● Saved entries
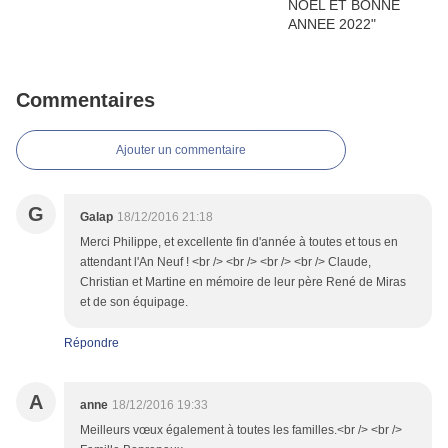
Commentaires
Ajouter un commentaire
G
Galap
18/12/2016 21:18
Merci Philippe, et excellente fin d'année à toutes et tous en
attendant l'An Neuf ! <br /> <br /> <br /> <br /> Claude,
Christian et Martine en mémoire de leur père René de Miras
et de son équipage.
Répondre
A
anne
18/12/2016 19:33
Meilleurs vœux également à toutes les familles.<br /> <br />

● Problem to work on
Please write out all the data again word for word, but not the pictures.

● Written response
Commentaires
Ajouter un commentaire
G
Galap
18/12/2016 21:18
Merci Philippe, et excellente fin d'année à toutes et tous en
attendant l'An Neuf ! <br /> <br /> <br /> <br /> Claude,
Christian et Martine en mémoire de leur père René de Miras
et de son équipage.
Répondre
A
anne
18/12/2016 19:33
Meilleurs vœux également à toutes les familles.<br /> <br />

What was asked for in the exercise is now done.